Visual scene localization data
+++
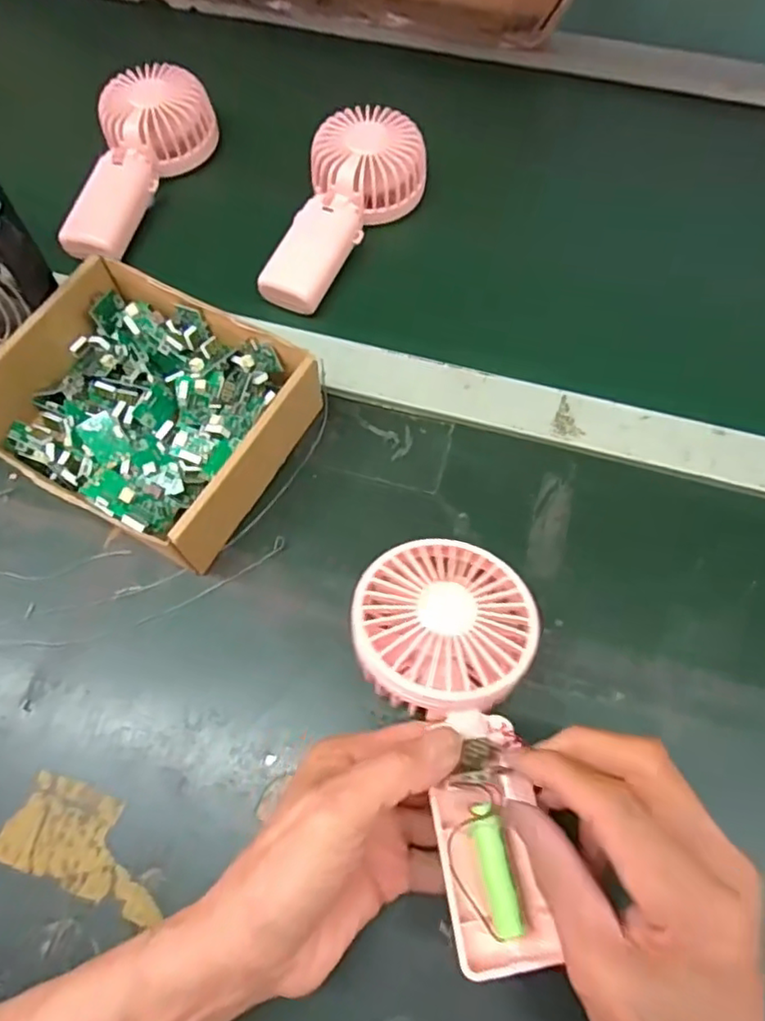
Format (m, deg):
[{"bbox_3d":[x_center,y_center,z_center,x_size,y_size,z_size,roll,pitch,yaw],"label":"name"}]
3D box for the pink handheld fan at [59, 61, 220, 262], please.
[{"bbox_3d":[-0.194,-0.270,0.483,0.076,0.041,0.176,15,67,7],"label":"pink handheld fan"}]

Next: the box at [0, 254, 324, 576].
[{"bbox_3d":[-0.141,-0.061,0.381,0.164,0.055,0.141,26,69,11],"label":"box"}]

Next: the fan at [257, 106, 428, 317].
[{"bbox_3d":[-0.027,-0.222,0.461,0.083,0.037,0.175,18,67,8],"label":"fan"}]

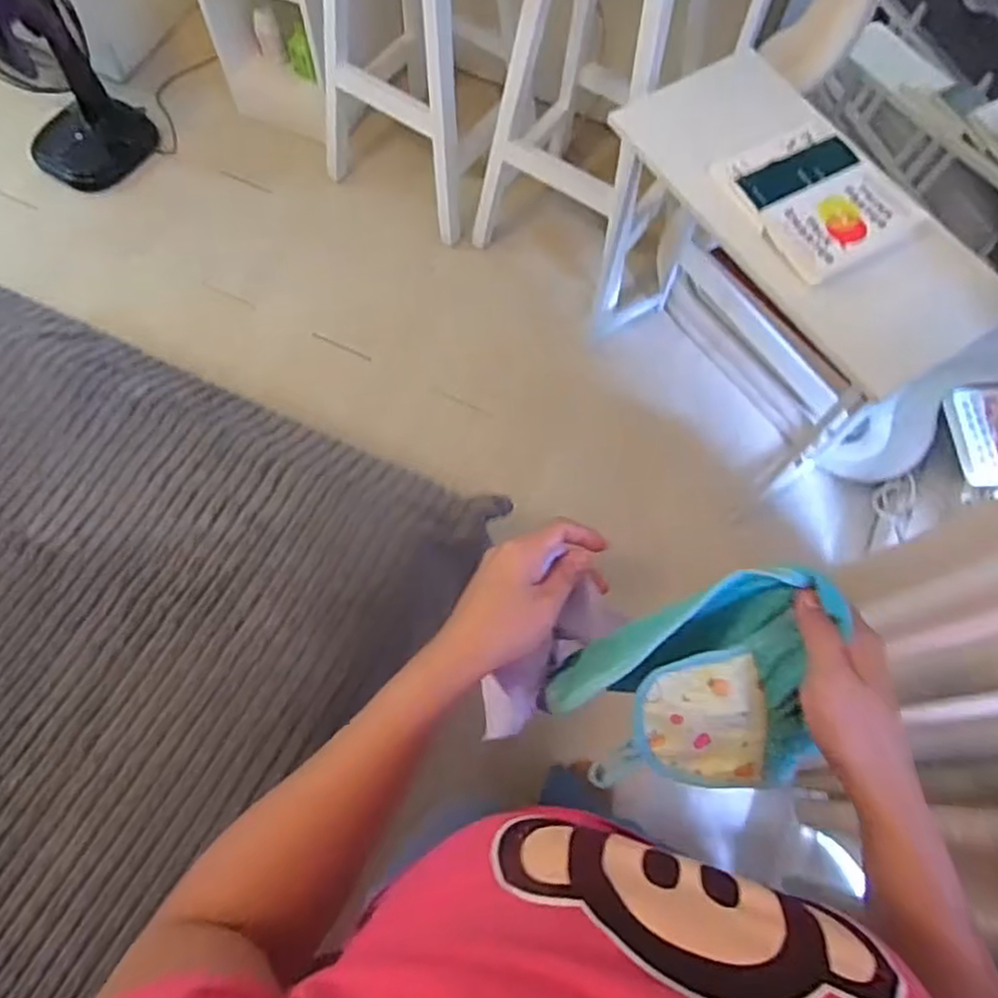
+++
* **TASK GOAL**: Exact copy, no pictures: reproduce every entry shown above.

* **RESPONSE TO THE TASK**:
Format (m, deg):
[{"bbox_3d":[x_center,y_center,z_center,x_size,y_size,z_size,roll,pitch,yaw],"label":"name"}]
3D box for the pink handheld fan at [59, 61, 220, 262], please.
[{"bbox_3d":[-0.194,-0.270,0.483,0.076,0.041,0.176,15,67,7],"label":"pink handheld fan"}]

Next: the box at [0, 254, 324, 576].
[{"bbox_3d":[-0.141,-0.061,0.381,0.164,0.055,0.141,26,69,11],"label":"box"}]

Next: the fan at [257, 106, 428, 317].
[{"bbox_3d":[-0.027,-0.222,0.461,0.083,0.037,0.175,18,67,8],"label":"fan"}]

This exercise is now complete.